- Opening Delimiter -

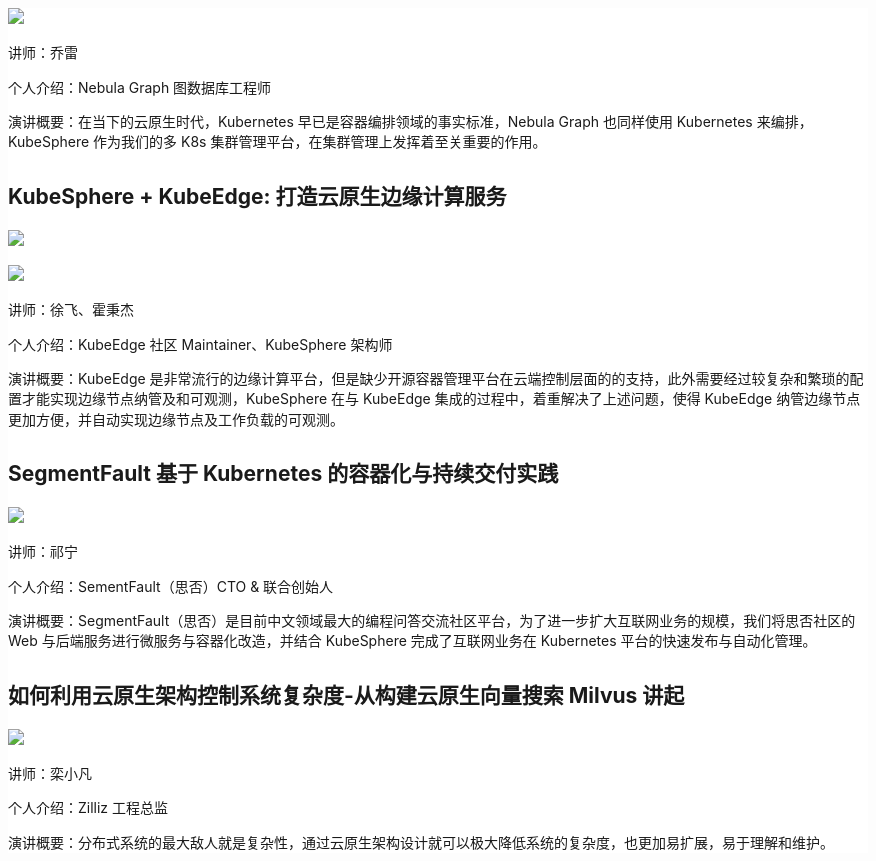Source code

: ![](https://pek3b.qingstor.com/kubesphere-community/images/qiaolei-hangzhou.jpeg)

讲师：乔雷

个人介绍：Nebula Graph 图数据库工程师

演讲概要：在当下的云原生时代，Kubernetes 早已是容器编排领域的事实标准，Nebula Graph 也同样使用 Kubernetes 来编排，KubeSphere 作为我们的多 K8s 集群管理平台，在集群管理上发挥着至关重要的作用。

<iframe width="760" height="380" src="https://player.bilibili.com/player.html?aid=460886659&bvid=BV1u5411M7hr&cid=347153258&page=1&high_quality=1" scrolling="no" border="0" frameborder="no" framespacing="0" allowfullscreen="true"> </iframe>

## KubeSphere + KubeEdge: 打造云原生边缘计算服务

![](https://pek3b.qingstor.com/kubesphere-community/images/xufei-hangzhou.jpeg)

![](https://pek3b.qingstor.com/kubesphere-community/images/ben-hangzhou.jpeg)

讲师：徐飞、霍秉杰

个人介绍：KubeEdge 社区 Maintainer、KubeSphere 架构师

演讲概要：KubeEdge 是非常流行的边缘计算平台，但是缺少开源容器管理平台在云端控制层面的的支持，此外需要经过较复杂和繁琐的配置才能实现边缘节点纳管及和可观测，KubeSphere 在与 KubeEdge 集成的过程中，着重解决了上述问题，使得 KubeEdge 纳管边缘节点更加方便，并自动实现边缘节点及工作负载的可观测。

<iframe width="760" height="380" src="https://player.bilibili.com/player.html?aid=845966924&bvid=BV1654y137iR&cid=347155149&page=1&high_quality=1" scrolling="no" border="0" frameborder="no" framespacing="0" allowfullscreen="true"> </iframe>

## SegmentFault 基于 Kubernetes 的容器化与持续交付实践

![](https://pek3b.qingstor.com/kubesphere-community/images/qining-hangzhou.jpeg)

讲师：祁宁

个人介绍：SementFault（思否）CTO & 联合创始人

演讲概要：SegmentFault（思否）是目前中文领域最大的编程问答交流社区平台，为了进一步扩大互联网业务的规模，我们将思否社区的 Web 与后端服务进行微服务与容器化改造，并结合 KubeSphere 完成了互联网业务在 Kubernetes 平台的快速发布与自动化管理。

<iframe width="760" height="380" src="https://player.bilibili.com/player.html?aid=888493519&bvid=BV1TK4y137XE&cid=347158829&page=1&high_quality=1" scrolling="no" border="0" frameborder="no" framespacing="0" allowfullscreen="true"> </iframe>

## 如何利用云原生架构控制系统复杂度-从构建云原生向量搜索 Milvus 讲起

![](https://pek3b.qingstor.com/kubesphere-community/images/luanxiaofan-hangzhou.jpeg)

讲师：栾小凡

个人介绍：Zilliz 工程总监

演讲概要：分布式系统的最大敌人就是复杂性，通过云原生架构设计就可以极大降低系统的复杂度，也更加易扩展，易于理解和维护。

- Closing Delimiter -

Exercise details =>
Scan the lines above, and whenever one holds the string "jpeg", copy it.

Response to the task =>
: ![](https://pek3b.qingstor.com/kubesphere-community/images/qiaolei-hangzhou.jpeg)
![](https://pek3b.qingstor.com/kubesphere-community/images/xufei-hangzhou.jpeg)
![](https://pek3b.qingstor.com/kubesphere-community/images/ben-hangzhou.jpeg)
![](https://pek3b.qingstor.com/kubesphere-community/images/qining-hangzhou.jpeg)
![](https://pek3b.qingstor.com/kubesphere-community/images/luanxiaofan-hangzhou.jpeg)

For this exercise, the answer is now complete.